= George King Chisholm =

George King Chisholm (September 4, 1814 – April 14, 1874) was a political figure and the first mayor of Oakville, Ontario.

George was born in Nelson Township in Upper Canada in 1814, the eldest son of William Chisholm, and was educated at Gore District grammar school in Hamilton, and Upper Canada College in Toronto. In 1840, Chisholm married Isabella Land, the granddaughter of Robert Land, founder of Hamilton, where they lived until moving to Oakville in 1849.

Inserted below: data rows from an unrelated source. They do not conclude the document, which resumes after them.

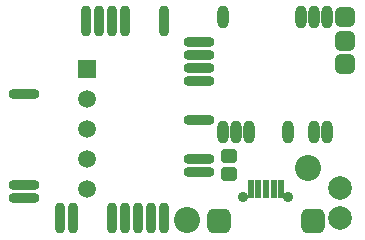
<source format=gts>
%FSLAX44Y44*%
%MOMM*%
G71*
G01*
G75*
G04 Layer_Color=8388736*
%ADD10O,2.5000X0.7000*%
%ADD11O,0.7000X2.5000*%
%ADD12R,0.4000X1.4000*%
G04:AMPARAMS|DCode=13|XSize=1.8mm|YSize=1.9mm|CornerRadius=0.45mm|HoleSize=0mm|Usage=FLASHONLY|Rotation=0.000|XOffset=0mm|YOffset=0mm|HoleType=Round|Shape=RoundedRectangle|*
%AMROUNDEDRECTD13*
21,1,1.8000,1.0000,0,0,0.0*
21,1,0.9000,1.9000,0,0,0.0*
1,1,0.9000,0.4500,-0.5000*
1,1,0.9000,-0.4500,-0.5000*
1,1,0.9000,-0.4500,0.5000*
1,1,0.9000,0.4500,0.5000*
%
%ADD13ROUNDEDRECTD13*%
G04:AMPARAMS|DCode=14|XSize=1.5mm|YSize=1.5mm|CornerRadius=0.375mm|HoleSize=0mm|Usage=FLASHONLY|Rotation=180.000|XOffset=0mm|YOffset=0mm|HoleType=Round|Shape=RoundedRectangle|*
%AMROUNDEDRECTD14*
21,1,1.5000,0.7500,0,0,180.0*
21,1,0.7500,1.5000,0,0,180.0*
1,1,0.7500,-0.3750,0.3750*
1,1,0.7500,0.3750,0.3750*
1,1,0.7500,0.3750,-0.3750*
1,1,0.7500,-0.3750,-0.3750*
%
%ADD14ROUNDEDRECTD14*%
%ADD15O,0.8000X1.8000*%
G04:AMPARAMS|DCode=16|XSize=1mm|YSize=1.2mm|CornerRadius=0.165mm|HoleSize=0mm|Usage=FLASHONLY|Rotation=90.000|XOffset=0mm|YOffset=0mm|HoleType=Round|Shape=RoundedRectangle|*
%AMROUNDEDRECTD16*
21,1,1.0000,0.8700,0,0,90.0*
21,1,0.6700,1.2000,0,0,90.0*
1,1,0.3300,0.4350,0.3350*
1,1,0.3300,0.4350,-0.3350*
1,1,0.3300,-0.4350,-0.3350*
1,1,0.3300,-0.4350,0.3350*
%
%ADD16ROUNDEDRECTD16*%
%ADD17C,0.2000*%
%ADD18C,0.2500*%
%ADD19C,0.4000*%
%ADD20C,0.3500*%
%ADD21C,0.6000*%
%ADD22C,1.5000*%
%ADD23C,1.1000*%
%ADD24C,0.7000*%
%ADD25C,0.7000*%
%ADD26C,2.0000*%
%ADD27R,1.3000X1.3000*%
%ADD28C,1.3000*%
%ADD29C,1.8500*%
%ADD30C,0.6000*%
G04:AMPARAMS|DCode=31|XSize=1mm|YSize=0.9mm|CornerRadius=0.198mm|HoleSize=0mm|Usage=FLASHONLY|Rotation=90.000|XOffset=0mm|YOffset=0mm|HoleType=Round|Shape=RoundedRectangle|*
%AMROUNDEDRECTD31*
21,1,1.0000,0.5040,0,0,90.0*
21,1,0.6040,0.9000,0,0,90.0*
1,1,0.3960,0.2520,0.3020*
1,1,0.3960,0.2520,-0.3020*
1,1,0.3960,-0.2520,-0.3020*
1,1,0.3960,-0.2520,0.3020*
%
%ADD31ROUNDEDRECTD31*%
G04:AMPARAMS|DCode=32|XSize=1mm|YSize=0.9mm|CornerRadius=0.198mm|HoleSize=0mm|Usage=FLASHONLY|Rotation=0.000|XOffset=0mm|YOffset=0mm|HoleType=Round|Shape=RoundedRectangle|*
%AMROUNDEDRECTD32*
21,1,1.0000,0.5040,0,0,0.0*
21,1,0.6040,0.9000,0,0,0.0*
1,1,0.3960,0.3020,-0.2520*
1,1,0.3960,-0.3020,-0.2520*
1,1,0.3960,-0.3020,0.2520*
1,1,0.3960,0.3020,0.2520*
%
%ADD32ROUNDEDRECTD32*%
G04:AMPARAMS|DCode=33|XSize=1mm|YSize=0.95mm|CornerRadius=0.1995mm|HoleSize=0mm|Usage=FLASHONLY|Rotation=270.000|XOffset=0mm|YOffset=0mm|HoleType=Round|Shape=RoundedRectangle|*
%AMROUNDEDRECTD33*
21,1,1.0000,0.5510,0,0,270.0*
21,1,0.6010,0.9500,0,0,270.0*
1,1,0.3990,-0.2755,-0.3005*
1,1,0.3990,-0.2755,0.3005*
1,1,0.3990,0.2755,0.3005*
1,1,0.3990,0.2755,-0.3005*
%
%ADD33ROUNDEDRECTD33*%
G04:AMPARAMS|DCode=34|XSize=1mm|YSize=0.95mm|CornerRadius=0.1995mm|HoleSize=0mm|Usage=FLASHONLY|Rotation=0.000|XOffset=0mm|YOffset=0mm|HoleType=Round|Shape=RoundedRectangle|*
%AMROUNDEDRECTD34*
21,1,1.0000,0.5510,0,0,0.0*
21,1,0.6010,0.9500,0,0,0.0*
1,1,0.3990,0.3005,-0.2755*
1,1,0.3990,-0.3005,-0.2755*
1,1,0.3990,-0.3005,0.2755*
1,1,0.3990,0.3005,0.2755*
%
%ADD34ROUNDEDRECTD34*%
%ADD35R,4.0000X4.0000*%
%ADD36O,0.4000X1.1000*%
%ADD37O,1.1000X0.4000*%
G04:AMPARAMS|DCode=38|XSize=0.375mm|YSize=1.5mm|CornerRadius=0.0825mm|HoleSize=0mm|Usage=FLASHONLY|Rotation=180.000|XOffset=0mm|YOffset=0mm|HoleType=Round|Shape=RoundedRectangle|*
%AMROUNDEDRECTD38*
21,1,0.3750,1.3350,0,0,180.0*
21,1,0.2100,1.5000,0,0,180.0*
1,1,0.1650,-0.1050,0.6675*
1,1,0.1650,0.1050,0.6675*
1,1,0.1650,0.1050,-0.6675*
1,1,0.1650,-0.1050,-0.6675*
%
%ADD38ROUNDEDRECTD38*%
G04:AMPARAMS|DCode=39|XSize=0.375mm|YSize=1.25mm|CornerRadius=0.0825mm|HoleSize=0mm|Usage=FLASHONLY|Rotation=180.000|XOffset=0mm|YOffset=0mm|HoleType=Round|Shape=RoundedRectangle|*
%AMROUNDEDRECTD39*
21,1,0.3750,1.0850,0,0,180.0*
21,1,0.2100,1.2500,0,0,180.0*
1,1,0.1650,-0.1050,0.5425*
1,1,0.1650,0.1050,0.5425*
1,1,0.1650,0.1050,-0.5425*
1,1,0.1650,-0.1050,-0.5425*
%
%ADD39ROUNDEDRECTD39*%
G04:AMPARAMS|DCode=40|XSize=0.375mm|YSize=1.6mm|CornerRadius=0.0825mm|HoleSize=0mm|Usage=FLASHONLY|Rotation=180.000|XOffset=0mm|YOffset=0mm|HoleType=Round|Shape=RoundedRectangle|*
%AMROUNDEDRECTD40*
21,1,0.3750,1.4350,0,0,180.0*
21,1,0.2100,1.6000,0,0,180.0*
1,1,0.1650,-0.1050,0.7175*
1,1,0.1650,0.1050,0.7175*
1,1,0.1650,0.1050,-0.7175*
1,1,0.1650,-0.1050,-0.7175*
%
%ADD40ROUNDEDRECTD40*%
G04:AMPARAMS|DCode=41|XSize=1.1mm|YSize=0.9mm|CornerRadius=0.3015mm|HoleSize=0mm|Usage=FLASHONLY|Rotation=90.000|XOffset=0mm|YOffset=0mm|HoleType=Round|Shape=RoundedRectangle|*
%AMROUNDEDRECTD41*
21,1,1.1000,0.2970,0,0,90.0*
21,1,0.4970,0.9000,0,0,90.0*
1,1,0.6030,0.1485,0.2485*
1,1,0.6030,0.1485,-0.2485*
1,1,0.6030,-0.1485,-0.2485*
1,1,0.6030,-0.1485,0.2485*
%
%ADD41ROUNDEDRECTD41*%
G04:AMPARAMS|DCode=42|XSize=1mm|YSize=0.4mm|CornerRadius=0.1mm|HoleSize=0mm|Usage=FLASHONLY|Rotation=90.000|XOffset=0mm|YOffset=0mm|HoleType=Round|Shape=RoundedRectangle|*
%AMROUNDEDRECTD42*
21,1,1.0000,0.2000,0,0,90.0*
21,1,0.8000,0.4000,0,0,90.0*
1,1,0.2000,0.1000,0.4000*
1,1,0.2000,0.1000,-0.4000*
1,1,0.2000,-0.1000,-0.4000*
1,1,0.2000,-0.1000,0.4000*
%
%ADD42ROUNDEDRECTD42*%
G04:AMPARAMS|DCode=43|XSize=0.75mm|YSize=1.1mm|CornerRadius=0.165mm|HoleSize=0mm|Usage=FLASHONLY|Rotation=180.000|XOffset=0mm|YOffset=0mm|HoleType=Round|Shape=RoundedRectangle|*
%AMROUNDEDRECTD43*
21,1,0.7500,0.7700,0,0,180.0*
21,1,0.4200,1.1000,0,0,180.0*
1,1,0.3300,-0.2100,0.3850*
1,1,0.3300,0.2100,0.3850*
1,1,0.3300,0.2100,-0.3850*
1,1,0.3300,-0.2100,-0.3850*
%
%ADD43ROUNDEDRECTD43*%
G04:AMPARAMS|DCode=44|XSize=1mm|YSize=1.1mm|CornerRadius=0.165mm|HoleSize=0mm|Usage=FLASHONLY|Rotation=180.000|XOffset=0mm|YOffset=0mm|HoleType=Round|Shape=RoundedRectangle|*
%AMROUNDEDRECTD44*
21,1,1.0000,0.7700,0,0,180.0*
21,1,0.6700,1.1000,0,0,180.0*
1,1,0.3300,-0.3350,0.3850*
1,1,0.3300,0.3350,0.3850*
1,1,0.3300,0.3350,-0.3850*
1,1,0.3300,-0.3350,-0.3850*
%
%ADD44ROUNDEDRECTD44*%
G04:AMPARAMS|DCode=45|XSize=1.1mm|YSize=0.75mm|CornerRadius=0.2512mm|HoleSize=0mm|Usage=FLASHONLY|Rotation=90.000|XOffset=0mm|YOffset=0mm|HoleType=Round|Shape=RoundedRectangle|*
%AMROUNDEDRECTD45*
21,1,1.1000,0.2475,0,0,90.0*
21,1,0.5975,0.7500,0,0,90.0*
1,1,0.5025,0.1238,0.2988*
1,1,0.5025,0.1238,-0.2988*
1,1,0.5025,-0.1238,-0.2988*
1,1,0.5025,-0.1238,0.2988*
%
%ADD45ROUNDEDRECTD45*%
G04:AMPARAMS|DCode=46|XSize=1.1mm|YSize=0.6mm|CornerRadius=0.201mm|HoleSize=0mm|Usage=FLASHONLY|Rotation=270.000|XOffset=0mm|YOffset=0mm|HoleType=Round|Shape=RoundedRectangle|*
%AMROUNDEDRECTD46*
21,1,1.1000,0.1980,0,0,270.0*
21,1,0.6980,0.6000,0,0,270.0*
1,1,0.4020,-0.0990,-0.3490*
1,1,0.4020,-0.0990,0.3490*
1,1,0.4020,0.0990,0.3490*
1,1,0.4020,0.0990,-0.3490*
%
%ADD46ROUNDEDRECTD46*%
G04:AMPARAMS|DCode=47|XSize=1.5mm|YSize=3mm|CornerRadius=0.375mm|HoleSize=0mm|Usage=FLASHONLY|Rotation=270.000|XOffset=0mm|YOffset=0mm|HoleType=Round|Shape=RoundedRectangle|*
%AMROUNDEDRECTD47*
21,1,1.5000,2.2500,0,0,270.0*
21,1,0.7500,3.0000,0,0,270.0*
1,1,0.7500,-1.1250,-0.3750*
1,1,0.7500,-1.1250,0.3750*
1,1,0.7500,1.1250,0.3750*
1,1,0.7500,1.1250,-0.3750*
%
%ADD47ROUNDEDRECTD47*%
%ADD48C,0.2540*%
%ADD49C,0.1000*%
%ADD50O,2.6500X0.8500*%
%ADD51O,0.8500X2.6500*%
%ADD52R,0.6032X1.6032*%
G04:AMPARAMS|DCode=53|XSize=2.0032mm|YSize=2.1032mm|CornerRadius=0.5516mm|HoleSize=0mm|Usage=FLASHONLY|Rotation=0.000|XOffset=0mm|YOffset=0mm|HoleType=Round|Shape=RoundedRectangle|*
%AMROUNDEDRECTD53*
21,1,2.0032,1.0000,0,0,0.0*
21,1,0.9000,2.1032,0,0,0.0*
1,1,1.1032,0.4500,-0.5000*
1,1,1.1032,-0.4500,-0.5000*
1,1,1.1032,-0.4500,0.5000*
1,1,1.1032,0.4500,0.5000*
%
%ADD53ROUNDEDRECTD53*%
G04:AMPARAMS|DCode=54|XSize=1.7032mm|YSize=1.7032mm|CornerRadius=0.4766mm|HoleSize=0mm|Usage=FLASHONLY|Rotation=180.000|XOffset=0mm|YOffset=0mm|HoleType=Round|Shape=RoundedRectangle|*
%AMROUNDEDRECTD54*
21,1,1.7032,0.7500,0,0,180.0*
21,1,0.7500,1.7032,0,0,180.0*
1,1,0.9532,-0.3750,0.3750*
1,1,0.9532,0.3750,0.3750*
1,1,0.9532,0.3750,-0.3750*
1,1,0.9532,-0.3750,-0.3750*
%
%ADD54ROUNDEDRECTD54*%
%ADD55O,0.9500X1.9500*%
G04:AMPARAMS|DCode=56|XSize=1.15mm|YSize=1.35mm|CornerRadius=0.24mm|HoleSize=0mm|Usage=FLASHONLY|Rotation=90.000|XOffset=0mm|YOffset=0mm|HoleType=Round|Shape=RoundedRectangle|*
%AMROUNDEDRECTD56*
21,1,1.1500,0.8700,0,0,90.0*
21,1,0.6700,1.3500,0,0,90.0*
1,1,0.4800,0.4350,0.3350*
1,1,0.4800,0.4350,-0.3350*
1,1,0.4800,-0.4350,-0.3350*
1,1,0.4800,-0.4350,0.3350*
%
%ADD56ROUNDEDRECTD56*%
%ADD57C,0.9032*%
%ADD58C,2.2032*%
%ADD59R,1.5032X1.5032*%
%ADD60C,1.5032*%
D26*
X283750Y41950D02*
D03*
Y16550D02*
D03*
D50*
X164750Y166000D02*
D03*
Y155000D02*
D03*
Y144000D02*
D03*
Y133000D02*
D03*
Y100000D02*
D03*
Y67000D02*
D03*
Y56000D02*
D03*
X16750Y34000D02*
D03*
Y45000D02*
D03*
Y122000D02*
D03*
D51*
X134750Y183500D02*
D03*
X101750D02*
D03*
X90750Y183500D02*
D03*
X68750Y183500D02*
D03*
X46750Y16500D02*
D03*
X57750D02*
D03*
X90750D02*
D03*
X101750D02*
D03*
X112750D02*
D03*
X123750D02*
D03*
X134750D02*
D03*
X79750Y183500D02*
D03*
D52*
X221250Y41000D02*
D03*
X214750D02*
D03*
X227750D02*
D03*
X208250D02*
D03*
X234250D02*
D03*
D53*
X181250Y14500D02*
D03*
X261250D02*
D03*
D54*
X288500Y167000D02*
D03*
Y187000D02*
D03*
Y147000D02*
D03*
D55*
X184750Y90000D02*
D03*
X195750D02*
D03*
X206750D02*
D03*
X239750D02*
D03*
X261750D02*
D03*
X272750D02*
D03*
Y187000D02*
D03*
X261750D02*
D03*
X250750D02*
D03*
X184750D02*
D03*
D56*
X189750Y54500D02*
D03*
Y69500D02*
D03*
D57*
X202250Y35000D02*
D03*
X240250D02*
D03*
D58*
X154500Y15250D02*
D03*
X257250Y59250D02*
D03*
D59*
X69750Y143000D02*
D03*
D60*
Y117500D02*
D03*
Y92500D02*
D03*
Y67000D02*
D03*
Y41500D02*
D03*
M02*

</source>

Chisholm served as a captain in the 2nd Regiment of the Gore Militia in 1830 and saw active service during the Upper Canada Rebellion in 1837. When the Gore Militia was abolished in 1849, the militia of Halton County was reorganized into battalions, and Chisholm became major of the 1st Battalion of Halton (formerly the 2nd Gore). In 1857, he was promoted to lieutenant-colonel and placed in command of the 1st Battalion. During the Fenian Raids, he stationed companies to guard the shores of Lake Ontario. In 1866, he went to Fort Erie with 52 men but arrived too late to participate as the Fenians had already escaped Canada.

George served as reeve of Trafalgar Township from 1830 to 1852. In 1841, he was appointed serjeant-at-arms for the Legislative Assembly of the Province of Canada. George's duties included removing disorderly people from the house. In 1849, he was injured during riots when the Rebellion Losses Bill was passed in Montreal. After resigning in 1854, he was elected to represent Halton in the legislative assembly. When the town of Oakville was incorporated in 1857, Chisholm was elected as the first mayor, serving until 1862; he served another term in 1873.

Chisholm was also named a trustee of the Halton County Grammar School, later becoming chairman of Board of Education, and formed the Oakville Agricultural Association.

On April 13, 1874, George suffered a stroke and was taken to his brother Robert Kerr Chisholm's house, where he died the next day after failing to regain consciousness.

His brother Robert Kerr Chisholm also served as the mayor of Oakville in 1866.